Scott admits he was a “distracted” student, spending his time meeting people, playing video games, doing research, blowing glass and drinking his coffee.

“During freshman year we would study together at Café Beaudelaire,” Beckman said. “We spent more time visiting than studying, but in the long term it was a better investment to spend time with a wonderful woman than memorizing integrals.”

Sherry Berghefer, lecturer in journalism and communication, graduated from Iowa State in 1999 with a degree in journalism after she switched from zoology because of a “particularly brutal semester of calculus, organic chemistry and microbiology.”

She said she remembers many late nights of writing papers and making good relationships as an undergraduate student. Her students may be interested to know she acted quite differently than her talkative self when she was a student.

“As much as I encourage discussion in class now, I was actually pretty quiet as a student.” Berghefer said. “Those who know me may find that pretty hard to believe.
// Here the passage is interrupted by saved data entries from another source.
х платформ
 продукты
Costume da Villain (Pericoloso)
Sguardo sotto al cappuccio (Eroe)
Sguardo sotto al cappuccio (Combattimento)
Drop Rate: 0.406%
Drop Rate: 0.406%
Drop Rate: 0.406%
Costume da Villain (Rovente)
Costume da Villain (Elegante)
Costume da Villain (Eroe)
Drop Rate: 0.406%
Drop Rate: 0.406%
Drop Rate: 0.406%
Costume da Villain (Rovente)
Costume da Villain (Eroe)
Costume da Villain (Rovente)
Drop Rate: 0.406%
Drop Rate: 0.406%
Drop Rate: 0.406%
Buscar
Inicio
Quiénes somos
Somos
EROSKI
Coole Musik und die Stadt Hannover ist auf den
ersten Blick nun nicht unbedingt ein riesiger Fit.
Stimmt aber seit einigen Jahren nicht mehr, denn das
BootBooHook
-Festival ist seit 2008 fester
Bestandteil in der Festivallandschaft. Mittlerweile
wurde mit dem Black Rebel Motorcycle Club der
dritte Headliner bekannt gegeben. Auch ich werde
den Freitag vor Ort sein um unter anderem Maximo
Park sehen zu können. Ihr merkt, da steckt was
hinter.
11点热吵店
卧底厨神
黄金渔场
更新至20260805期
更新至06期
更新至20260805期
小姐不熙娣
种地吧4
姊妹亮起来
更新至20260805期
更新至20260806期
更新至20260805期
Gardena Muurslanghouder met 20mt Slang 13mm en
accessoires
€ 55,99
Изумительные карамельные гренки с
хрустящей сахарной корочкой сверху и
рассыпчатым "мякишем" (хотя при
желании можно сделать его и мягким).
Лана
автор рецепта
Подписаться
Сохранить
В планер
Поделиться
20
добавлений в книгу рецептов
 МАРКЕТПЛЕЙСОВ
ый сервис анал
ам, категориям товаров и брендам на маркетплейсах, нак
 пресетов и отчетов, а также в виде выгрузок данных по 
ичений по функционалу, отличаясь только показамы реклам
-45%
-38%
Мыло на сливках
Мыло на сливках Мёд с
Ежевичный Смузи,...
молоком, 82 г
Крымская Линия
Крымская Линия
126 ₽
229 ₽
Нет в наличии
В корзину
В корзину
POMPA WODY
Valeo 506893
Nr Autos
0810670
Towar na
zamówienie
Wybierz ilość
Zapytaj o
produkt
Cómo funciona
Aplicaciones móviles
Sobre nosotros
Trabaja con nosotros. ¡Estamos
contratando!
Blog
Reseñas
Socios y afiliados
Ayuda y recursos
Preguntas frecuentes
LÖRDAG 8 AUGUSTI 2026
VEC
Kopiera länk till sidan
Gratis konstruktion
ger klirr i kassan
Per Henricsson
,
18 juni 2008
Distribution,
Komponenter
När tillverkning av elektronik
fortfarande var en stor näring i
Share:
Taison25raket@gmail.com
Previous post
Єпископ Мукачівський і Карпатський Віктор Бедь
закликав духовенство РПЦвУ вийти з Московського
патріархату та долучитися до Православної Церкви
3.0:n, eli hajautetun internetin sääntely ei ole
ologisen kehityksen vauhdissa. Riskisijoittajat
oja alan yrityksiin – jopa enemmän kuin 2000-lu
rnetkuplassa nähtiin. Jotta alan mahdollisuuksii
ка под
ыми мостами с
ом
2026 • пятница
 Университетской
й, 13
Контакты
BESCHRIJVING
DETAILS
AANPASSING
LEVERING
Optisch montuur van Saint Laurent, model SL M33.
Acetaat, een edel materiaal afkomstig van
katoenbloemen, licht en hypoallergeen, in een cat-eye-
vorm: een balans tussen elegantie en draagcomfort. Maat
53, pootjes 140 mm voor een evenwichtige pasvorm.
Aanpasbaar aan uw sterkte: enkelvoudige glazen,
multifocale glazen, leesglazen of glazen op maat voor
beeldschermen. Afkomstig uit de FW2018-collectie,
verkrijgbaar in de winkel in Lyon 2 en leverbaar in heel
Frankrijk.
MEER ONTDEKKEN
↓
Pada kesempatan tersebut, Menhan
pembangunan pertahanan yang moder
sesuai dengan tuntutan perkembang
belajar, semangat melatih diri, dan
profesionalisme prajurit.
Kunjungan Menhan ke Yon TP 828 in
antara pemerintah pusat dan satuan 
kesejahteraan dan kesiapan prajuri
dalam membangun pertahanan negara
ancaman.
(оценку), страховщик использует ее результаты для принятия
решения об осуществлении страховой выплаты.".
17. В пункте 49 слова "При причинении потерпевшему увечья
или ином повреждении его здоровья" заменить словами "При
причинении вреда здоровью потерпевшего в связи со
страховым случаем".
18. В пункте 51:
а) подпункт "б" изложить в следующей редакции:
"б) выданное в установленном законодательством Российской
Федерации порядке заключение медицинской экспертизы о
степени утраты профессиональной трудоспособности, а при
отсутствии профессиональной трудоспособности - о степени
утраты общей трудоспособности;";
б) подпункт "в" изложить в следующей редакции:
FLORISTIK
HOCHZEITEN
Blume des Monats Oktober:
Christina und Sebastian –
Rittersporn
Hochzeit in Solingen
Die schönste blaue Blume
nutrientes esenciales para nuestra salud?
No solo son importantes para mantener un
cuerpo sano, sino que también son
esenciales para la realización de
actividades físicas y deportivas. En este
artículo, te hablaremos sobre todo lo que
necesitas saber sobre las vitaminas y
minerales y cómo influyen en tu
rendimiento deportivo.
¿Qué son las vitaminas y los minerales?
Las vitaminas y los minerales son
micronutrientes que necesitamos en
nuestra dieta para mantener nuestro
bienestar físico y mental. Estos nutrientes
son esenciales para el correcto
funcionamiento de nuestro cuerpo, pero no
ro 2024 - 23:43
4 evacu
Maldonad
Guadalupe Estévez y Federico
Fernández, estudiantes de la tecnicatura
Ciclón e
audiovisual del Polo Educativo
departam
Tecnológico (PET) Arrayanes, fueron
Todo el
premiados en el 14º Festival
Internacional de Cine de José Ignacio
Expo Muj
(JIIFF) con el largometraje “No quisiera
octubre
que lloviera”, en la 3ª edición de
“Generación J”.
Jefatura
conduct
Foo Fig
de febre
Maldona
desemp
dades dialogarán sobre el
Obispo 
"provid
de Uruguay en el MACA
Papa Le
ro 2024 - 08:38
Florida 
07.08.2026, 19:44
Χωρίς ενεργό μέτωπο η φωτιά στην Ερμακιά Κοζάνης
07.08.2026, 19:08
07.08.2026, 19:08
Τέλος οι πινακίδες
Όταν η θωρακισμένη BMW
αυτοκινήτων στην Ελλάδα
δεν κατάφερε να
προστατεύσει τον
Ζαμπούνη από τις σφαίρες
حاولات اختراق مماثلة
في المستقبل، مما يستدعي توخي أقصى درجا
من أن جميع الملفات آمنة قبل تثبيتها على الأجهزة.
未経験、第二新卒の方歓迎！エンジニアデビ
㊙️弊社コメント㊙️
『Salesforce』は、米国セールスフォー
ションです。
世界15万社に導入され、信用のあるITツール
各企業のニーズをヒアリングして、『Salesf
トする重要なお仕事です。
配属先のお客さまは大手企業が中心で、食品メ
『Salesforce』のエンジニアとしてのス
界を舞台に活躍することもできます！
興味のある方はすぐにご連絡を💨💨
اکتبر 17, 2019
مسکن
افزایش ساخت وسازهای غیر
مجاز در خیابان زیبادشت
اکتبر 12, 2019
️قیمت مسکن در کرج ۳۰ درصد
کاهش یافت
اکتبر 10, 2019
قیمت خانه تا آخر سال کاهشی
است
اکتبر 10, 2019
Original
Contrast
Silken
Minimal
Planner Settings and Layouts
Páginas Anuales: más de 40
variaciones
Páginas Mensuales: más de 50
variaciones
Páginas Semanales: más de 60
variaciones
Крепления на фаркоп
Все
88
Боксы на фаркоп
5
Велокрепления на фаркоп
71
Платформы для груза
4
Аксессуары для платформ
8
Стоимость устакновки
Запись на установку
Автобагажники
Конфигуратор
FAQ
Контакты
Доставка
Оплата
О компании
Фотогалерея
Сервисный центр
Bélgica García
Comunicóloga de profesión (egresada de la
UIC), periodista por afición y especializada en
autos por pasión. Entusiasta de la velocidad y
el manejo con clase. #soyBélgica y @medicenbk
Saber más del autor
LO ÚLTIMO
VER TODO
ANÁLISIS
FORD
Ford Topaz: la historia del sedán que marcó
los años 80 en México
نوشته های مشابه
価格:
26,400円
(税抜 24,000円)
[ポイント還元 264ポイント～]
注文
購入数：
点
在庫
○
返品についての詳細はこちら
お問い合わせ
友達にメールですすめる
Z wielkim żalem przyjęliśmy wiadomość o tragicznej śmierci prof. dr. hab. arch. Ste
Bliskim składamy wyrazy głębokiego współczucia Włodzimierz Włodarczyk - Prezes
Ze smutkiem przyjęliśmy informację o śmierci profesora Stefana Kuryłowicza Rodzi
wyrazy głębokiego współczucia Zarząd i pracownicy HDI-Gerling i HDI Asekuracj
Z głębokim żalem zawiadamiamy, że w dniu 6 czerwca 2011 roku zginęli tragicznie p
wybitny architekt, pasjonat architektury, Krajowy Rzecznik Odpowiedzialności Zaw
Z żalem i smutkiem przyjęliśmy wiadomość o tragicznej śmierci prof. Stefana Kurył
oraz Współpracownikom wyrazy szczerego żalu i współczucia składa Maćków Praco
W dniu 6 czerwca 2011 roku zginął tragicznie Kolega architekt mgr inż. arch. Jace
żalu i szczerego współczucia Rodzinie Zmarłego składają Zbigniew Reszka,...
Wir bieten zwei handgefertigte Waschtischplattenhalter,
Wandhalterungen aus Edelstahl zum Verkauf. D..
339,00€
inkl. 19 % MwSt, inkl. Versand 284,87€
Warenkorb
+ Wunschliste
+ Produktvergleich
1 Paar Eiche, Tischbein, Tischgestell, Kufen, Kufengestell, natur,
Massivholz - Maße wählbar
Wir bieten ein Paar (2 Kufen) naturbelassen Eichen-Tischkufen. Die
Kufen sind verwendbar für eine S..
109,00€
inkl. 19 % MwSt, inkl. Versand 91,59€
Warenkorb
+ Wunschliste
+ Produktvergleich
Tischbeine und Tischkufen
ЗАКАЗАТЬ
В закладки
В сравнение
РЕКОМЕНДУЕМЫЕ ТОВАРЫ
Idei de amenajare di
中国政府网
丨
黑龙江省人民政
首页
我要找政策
I was always busy just absorbing everything. Personally, I think it’s easier for students now to share their opinions and experiences more openly because we’re in a time where communication of ideas is a daily activity.”

But the freelance designer has something in common with another faculty member: her non-traditional status. Berghefer was married with a family when she was an undergraduate, and Erica Beirman, lecturer in food science and human nutrition, married in her sophomore year of college at Iowa State and commuted from Des Moines to go to classes when she was not working two jobs.

Beirman graduated in 1996 with a dietetics degree and went on to receive her masters in institutional management by 1998.

Her favorite part of school was working as a graduate student for ISU Dining learning about the food services that were a part of the Iowa State community that she loved. There are differences that Beirman sees in the college adventure that her students experience today.

“I think students today have many challenges that I did not have to deal with which include distractions of technology and social media,” said the dietician who worked for McDonald’s and Mercy Hospital as a student.

“Although these can be very beneficial, I think they can also distract a student from the focus on academic tasks. When utilized to enhance learning technology, it can be a very beneficial way to learn,” she said.